**TASK TO CARRY OUT**
Please repeat every one of the lines below word for word, leaving the pictures out.

[Dataset entries]
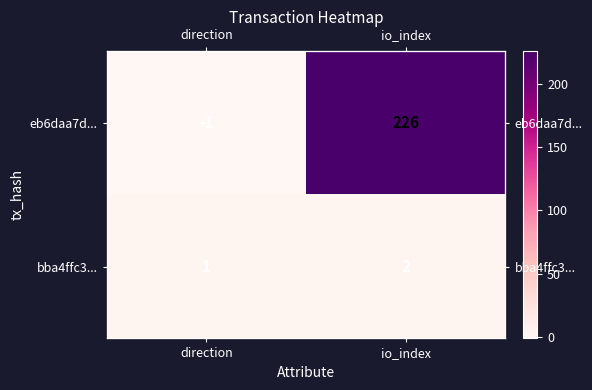

What is the difference between the maximum and minimum values in the eb6daa7d... series?

227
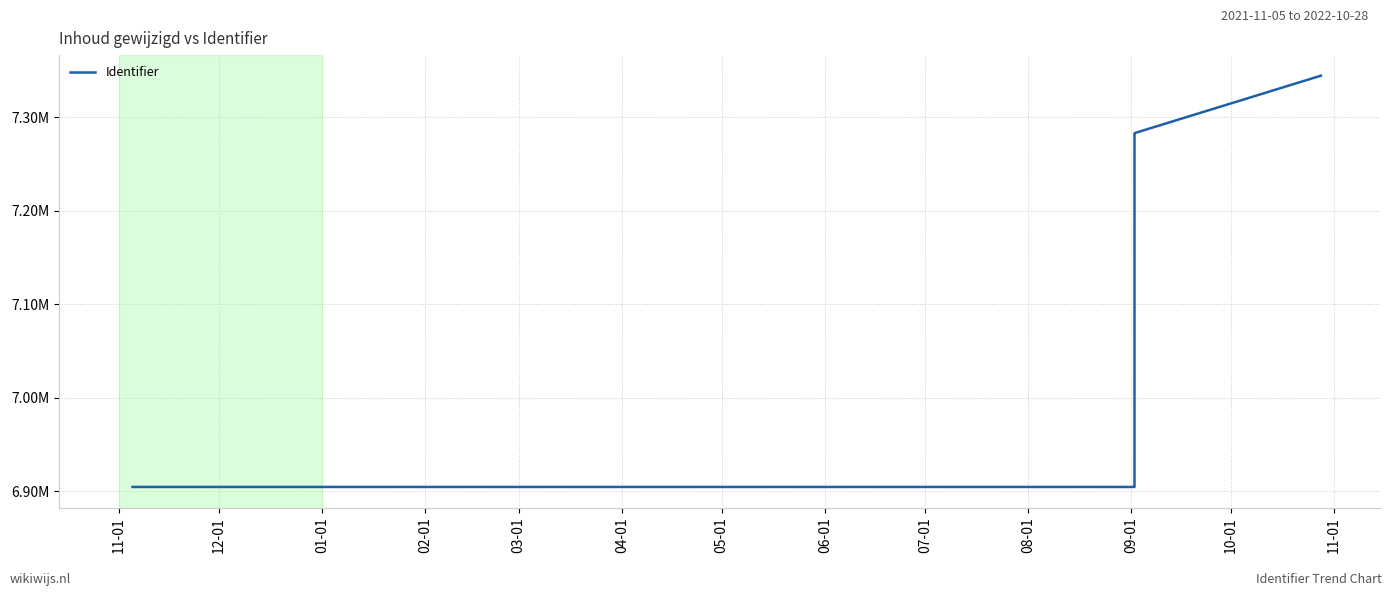

The value at 03-01 is 3409987. True or false?

False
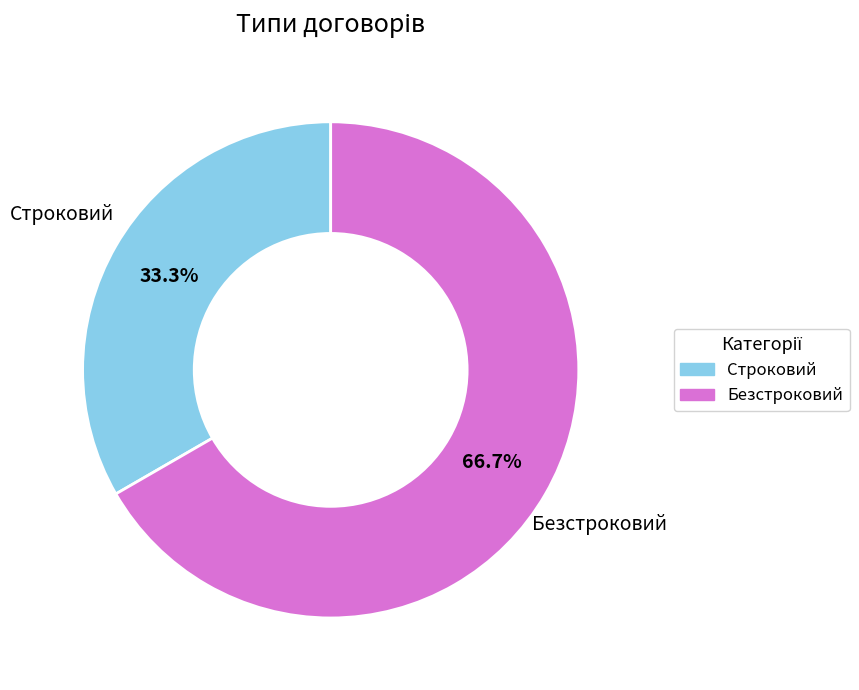

Is there a majority slice in this chart?

Yes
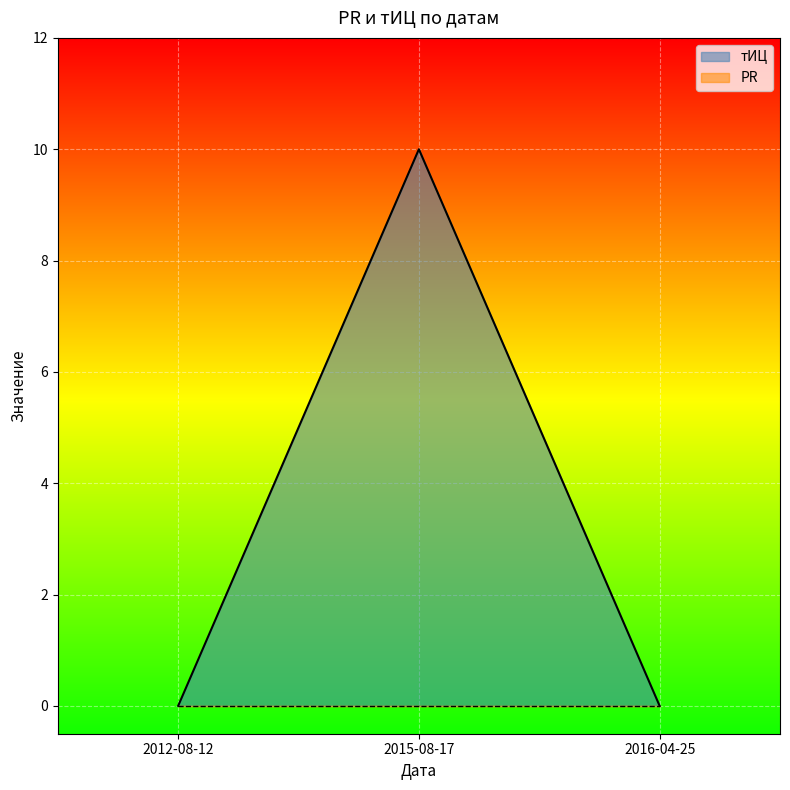

What is the difference between the maximum and minimum values?

10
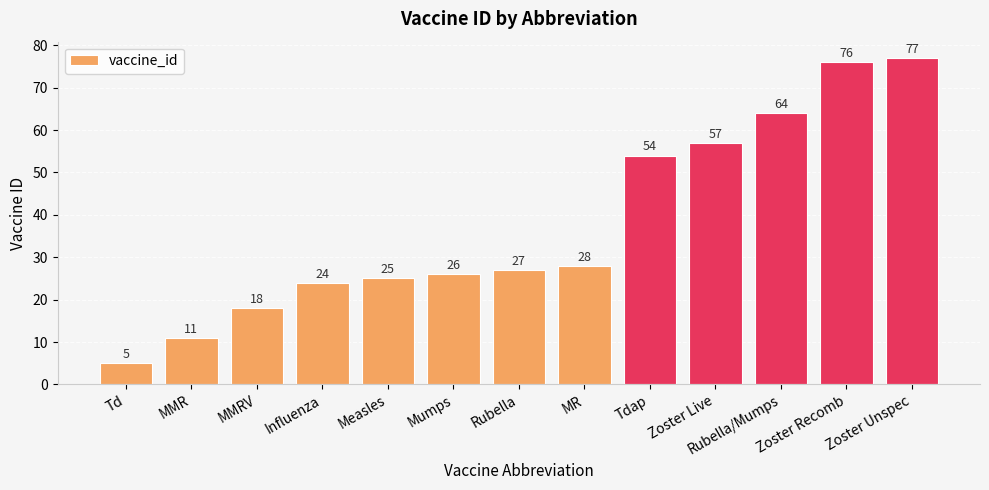

What is the smallest value displayed?

5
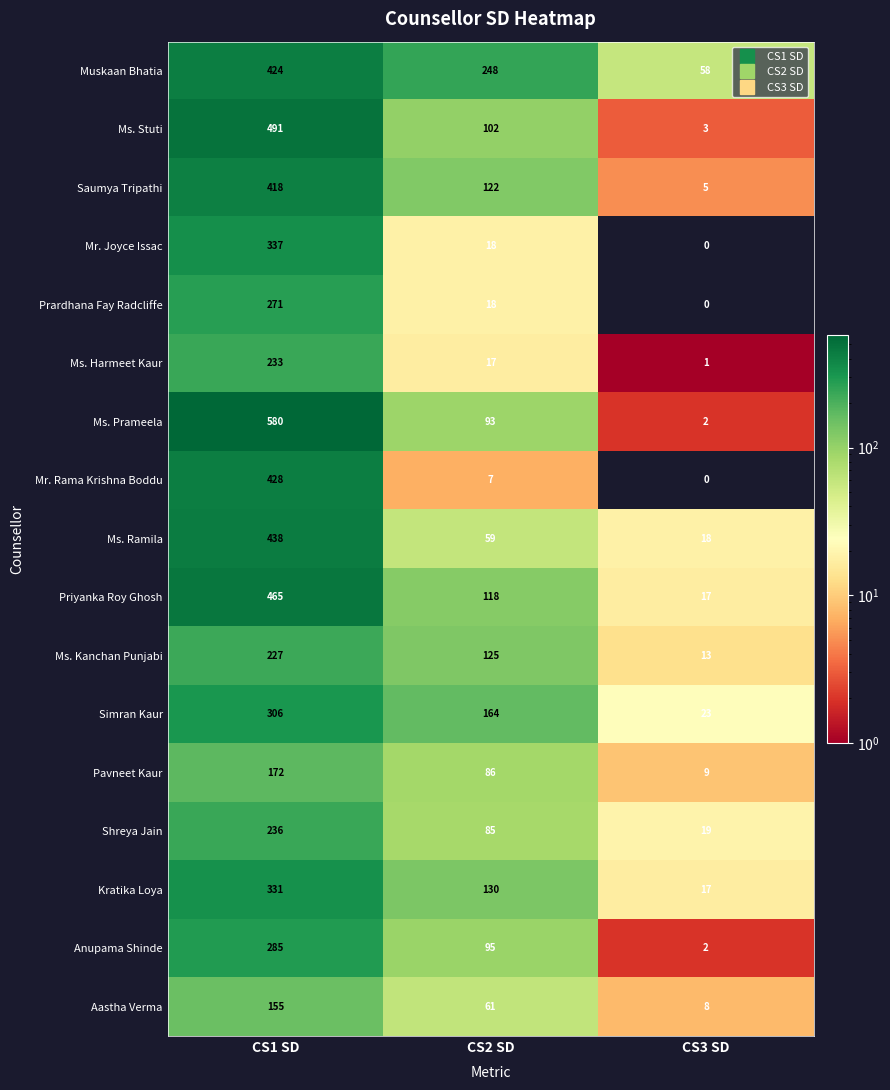

Which series has the largest total across all categories?

Muskaan Bhatia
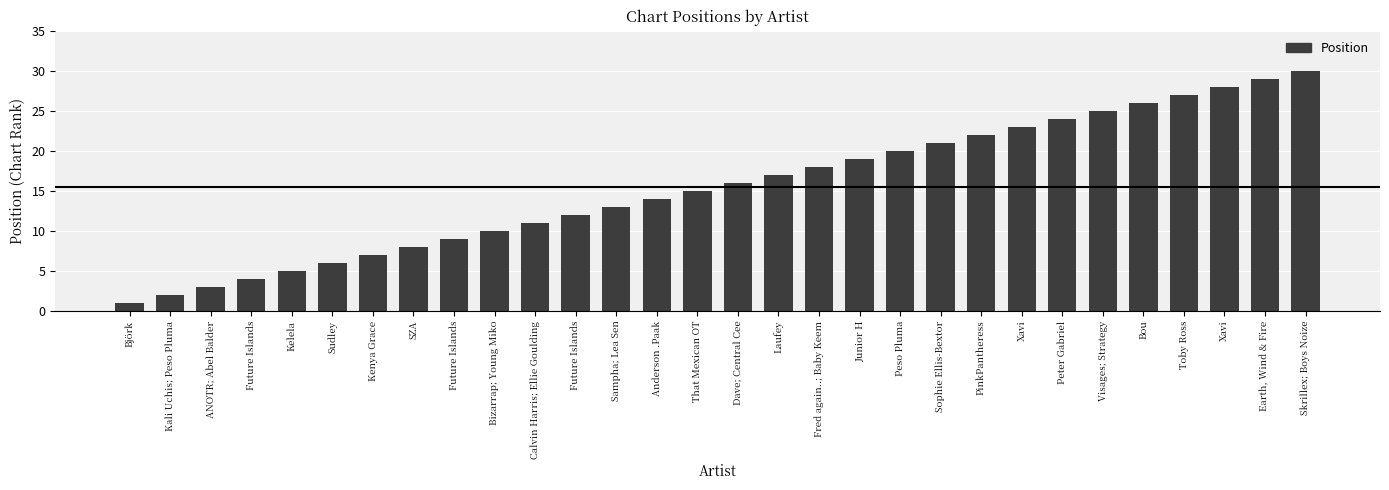

How many bars are there in total?

30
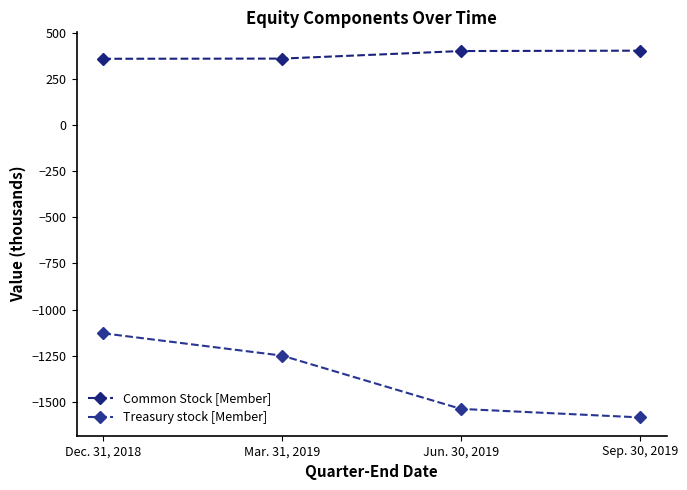

Read the Treasury stock [Member] value at Jun. 30, 2019.

-1539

**EXERCISE RESULT**
What is the difference between the maximum and minimum values in the eb6daa7d... series?

227

The value at 03-01 is 3409987. True or false?

False

Is there a majority slice in this chart?

Yes

What is the difference between the maximum and minimum values?

10

What is the smallest value displayed?

5

Which series has the largest total across all categories?

Muskaan Bhatia

How many bars are there in total?

30

Read the Treasury stock [Member] value at Jun. 30, 2019.

-1539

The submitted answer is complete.